Buy & Hold: Imperial Cloisonné & Jade

Leading the Asia Week sale series in March 2021, Sotheby's New York offers a diverse array of Asian art spanning 4,000 years of history, a remarkable selection of Imperial jades and cloisonné enamels produced during the Ming and Qing dynasties. The Imperial Cloisonné & Jade: Chinese Art from The Brooklyn Museum sale, is sold to support museum collections. This distinguished group of works includes an Imperial Qianlong period white and russet jade brushpot from the Woodward Collection and a group of cloisonné enamels from the world-renowned Samuel P. Avery, Jr. Collection, led by an exceptionally rare ‘bats and clouds’ cloisonné enamel vase. All photos: Sotheby's. Highlights from the collection include:

An exceptional white and russet jade brushpot, Qing dynasty, Qianlong period

Cylindrical form raised on five splayed ruyi-form feet, deftly carved in varying levels of relief with a continuous landscape enclosing a single scholar mounted on horseback preceded by an attendant pushing a wheeled cart surmounted by a songbird, the group traversing a narrow ravine with steep rockfaces rising to either side, the expansive surrounding landscape dotted with tiered pavilions and overhanging pine and wutong trees, to one side the rocks part to reveal a gentle creek crossed by an arched bridge supporting a single egret raised on one leg, large expanses of the surface left uncarved to express the pure white coloration of the stone, occasionally enhanced with patches of russet staining.

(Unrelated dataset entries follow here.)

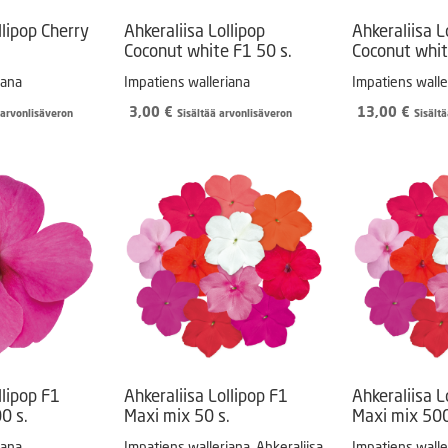
llipop Cherry
Ahkeraliisa Lollipop
Ahkeraliisa L
Coconut white F1 50 s.
Coconut whit
iana
Impatiens walleriana
Impatiens walle
3,00
€
13,00
€
 arvonlisäveron
Sisältää arvonlisäveron
Sisält
llipop F1
Ahkeraliisa Lollipop F1
Ahkeraliisa L
0 s.
Maxi mix 50 s.
Maxi mix 500
iana
Impatiens walleriana. Ahkeraliisa
Impatiens walle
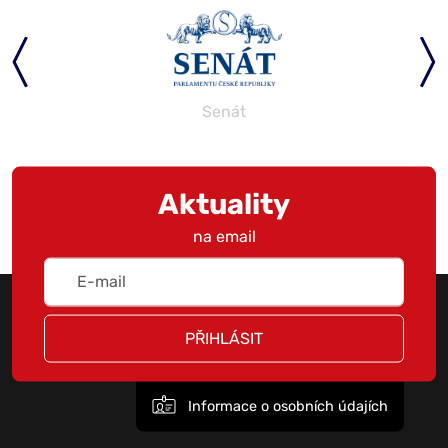
Senát
Aktuality
na email
PŘIHLÁSIT
Informace o osobních údajích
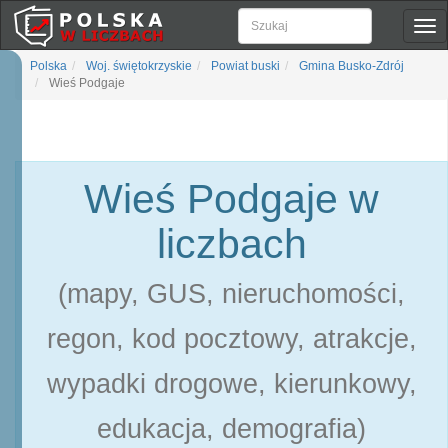
Pok
naw
Polska
Woj. świętokrzyskie
Powiat buski
Gmina Busko-Zdrój
Wieś Podgaje
Wieś Podgaje w
liczbach
(mapy, GUS, nieruchomości,
regon, kod pocztowy, atrakcje,
wypadki drogowe, kierunkowy,
edukacja, demografia)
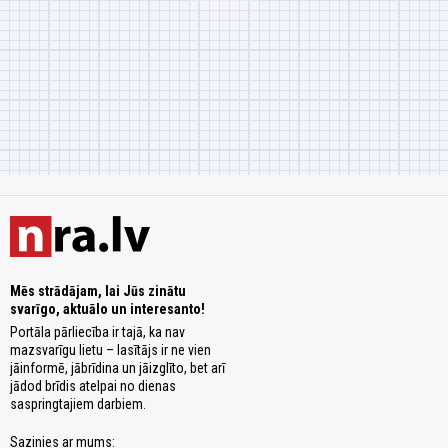
Mēs strādājam, lai Jūs zinātu
svarīgo, aktuālo un interesanto!
Portāla pārliecība ir tajā, ka nav
mazsvarīgu lietu – lasītājs ir ne vien
jāinformē, jābrīdina un jāizglīto, bet arī
jādod brīdis atelpai no dienas
saspringtajiem darbiem.
Sazinies ar mums:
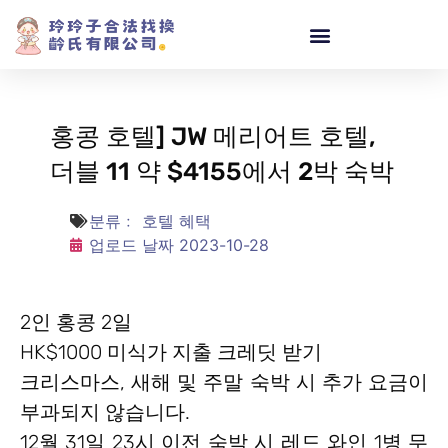
홍콩 호텔] JW 메리어트 호텔,
더블 11 약 $4155에서 2박 숙박
분류﹕
호텔 혜택
업로드 날짜
2023-10-28
2인 홍콩 2일
HK$1000 미식가 지출 크레딧 받기
크리스마스, 새해 및 주말 숙박 시 추가 요금이
부과되지 않습니다.
12월 31일 23시 이전 숙박 시 레드 와인 1병 무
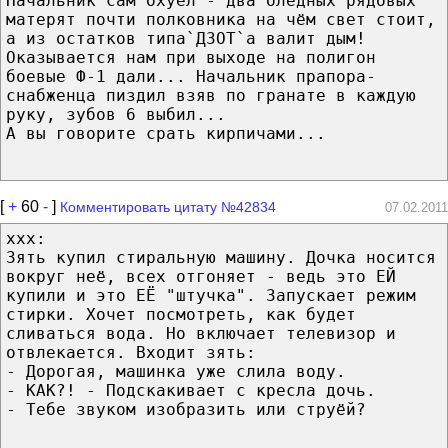
Начальник сам охуел - два бледных рядовых
матерят почти полковника на чём свет стоит,
а из остатков типа`ДЗОТ`а валит дым!
Оказывается нам при выходе на полигон
боевые Ф-1 дали... Начальник прапора-
снабженца пиздил взяв по гранате в каждую
руку, зубов 6 выбил...
А вы говорите срать кирпичами...
[
+
60
-
]
Комментировать цитату №42834
07.02.2011
xxx:
Зять купил стиральную машину. Дочка носится
вокруг неё, всех отгоняет - ведь это ЕЙ
купили и это ЕЁ "штучка". Запускает режим
стирки. Хочет посмотреть, как будет
сливаться вода. Но включает телевизор и
отвлекается. Входит зять:
- Дорогая, машинка уже слила воду.
- КАК?! - Подскакивает с кресла дочь.
- Тебе звуком изобразить или струёй?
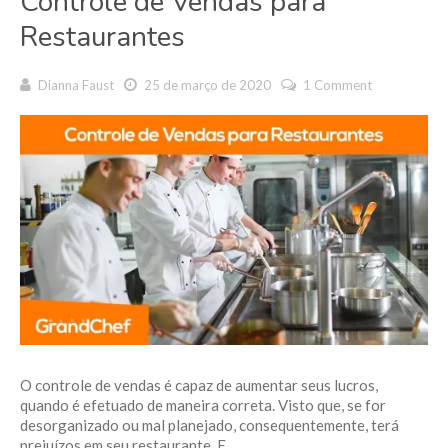
Controle de Vendas para
Restaurantes
Dianna Faust
25 de março de 2020
1 Comment
O controle de vendas é capaz de aumentar seus lucros,
quando é efetuado de maneira correta. Visto que, se for
desorganizado ou mal planejado, consequentemente, terá
prejuízos em seu restaurante. E...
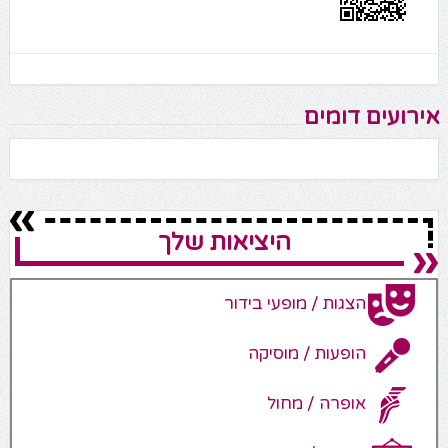
אירועים דומים
היציאות שלך
הצגות / מופעי בידור
הופעות / מוסיקה
אופרה / מחול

A large pair of spinach-green jade 'immortals' parfumiers, Qing dynasty, Qianlong period

Each of tall tubular form, exceptionally carved in openwork and high relief with the immortals holding various auspicious attributes in a vertiginous mountain landscape, the craggy bluffs ascending in diagonal layers creating a sense of verticality and movement, with gnarled wutong and pine trees emerging from rocky outcrops throughout, and fast flowing creeks and waterfalls descending through the rockwork, one outcrop with a tiered pavilion nestled amidst the trees, another with an opening revealing a steep staircase rising to a broad platform centered with a bronze censer atop a four-legged incense stand, all framed within incised keyfret borders.

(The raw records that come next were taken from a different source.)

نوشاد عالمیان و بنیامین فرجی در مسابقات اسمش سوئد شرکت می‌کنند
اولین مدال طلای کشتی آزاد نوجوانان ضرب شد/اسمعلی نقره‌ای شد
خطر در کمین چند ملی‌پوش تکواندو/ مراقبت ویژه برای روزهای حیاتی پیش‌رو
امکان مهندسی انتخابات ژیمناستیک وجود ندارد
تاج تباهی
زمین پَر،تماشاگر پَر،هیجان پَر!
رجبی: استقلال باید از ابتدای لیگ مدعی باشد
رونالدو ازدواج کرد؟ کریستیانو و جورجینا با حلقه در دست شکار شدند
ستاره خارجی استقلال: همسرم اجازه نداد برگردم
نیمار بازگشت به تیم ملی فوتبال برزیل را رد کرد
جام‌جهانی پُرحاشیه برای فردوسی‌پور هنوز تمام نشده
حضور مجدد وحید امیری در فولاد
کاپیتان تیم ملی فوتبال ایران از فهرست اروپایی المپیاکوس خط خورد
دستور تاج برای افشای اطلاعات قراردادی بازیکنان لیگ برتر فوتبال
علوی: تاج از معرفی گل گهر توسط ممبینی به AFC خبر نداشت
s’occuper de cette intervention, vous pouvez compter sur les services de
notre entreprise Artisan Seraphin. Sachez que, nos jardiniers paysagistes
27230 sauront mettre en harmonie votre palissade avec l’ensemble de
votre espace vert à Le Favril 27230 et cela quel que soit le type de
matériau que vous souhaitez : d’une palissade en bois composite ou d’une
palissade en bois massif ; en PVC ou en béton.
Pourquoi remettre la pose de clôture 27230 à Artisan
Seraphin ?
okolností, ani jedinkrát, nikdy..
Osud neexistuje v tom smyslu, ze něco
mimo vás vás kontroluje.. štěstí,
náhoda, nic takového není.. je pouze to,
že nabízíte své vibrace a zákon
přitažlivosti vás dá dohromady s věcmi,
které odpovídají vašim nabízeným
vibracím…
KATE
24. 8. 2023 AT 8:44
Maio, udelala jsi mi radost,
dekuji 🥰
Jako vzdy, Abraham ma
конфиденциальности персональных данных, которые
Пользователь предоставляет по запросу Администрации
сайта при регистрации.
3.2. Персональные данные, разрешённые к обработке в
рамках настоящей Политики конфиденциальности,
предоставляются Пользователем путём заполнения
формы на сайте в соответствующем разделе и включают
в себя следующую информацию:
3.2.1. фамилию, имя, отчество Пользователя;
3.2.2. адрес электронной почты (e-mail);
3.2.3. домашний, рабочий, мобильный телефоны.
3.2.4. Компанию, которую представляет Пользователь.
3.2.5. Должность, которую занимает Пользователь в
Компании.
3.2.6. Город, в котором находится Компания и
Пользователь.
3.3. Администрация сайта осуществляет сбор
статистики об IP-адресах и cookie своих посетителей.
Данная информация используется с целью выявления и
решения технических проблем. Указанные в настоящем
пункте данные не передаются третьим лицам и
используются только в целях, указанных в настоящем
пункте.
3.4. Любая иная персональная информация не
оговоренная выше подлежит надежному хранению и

An exceptionally rare cloisonné enamel 'bats and clouds' vase, Qing dynasty, Qianlong period

The globular body rising from a tall spreading foot to a flaring waisted neck and a gilt galleried rim, the neck set with two mythical beast-form handles, the body intricately enameled with sixteen bats in flight, each meticulously picked out in red, pink, yellow and green enamels, amidst blue ruyi-shaped clouds, encircled above by a band of pendent bats and interlocking C-scrolls at the shoulder, and below by a band of lappets enclosing lotus blooms, repeated and interlocking at the foot, the neck with ten further bats in predominantly blue, pink and red enamels amidst shaded green-enameled foliate scrolls, framed below by a band of upright bats, with further interlocking lappets above encircling the rim, all reserved on a turquoise ground.

An exceptionally rare and large hexagonal cloisonné enamel 'lotus' baluster vase, Qing dynasty, Qianlong period.

The slightly compressed globular body rising from a spreading hexagonal foot to a waisted neck and a galleried rim incised with a keyfret border, each of the faceted sides of the body vibrantly decorated with luscious pink-enameled lotus blooms framed by scrolling green leaves and enclosed within archaistic interlocking scroll work, all above a band of lappets, the foot similarly decorated with mauve lotus flowers, the shoulder encircled by a border ruyi heads, with further lotus and scrollwork to the neck, the rims gilt.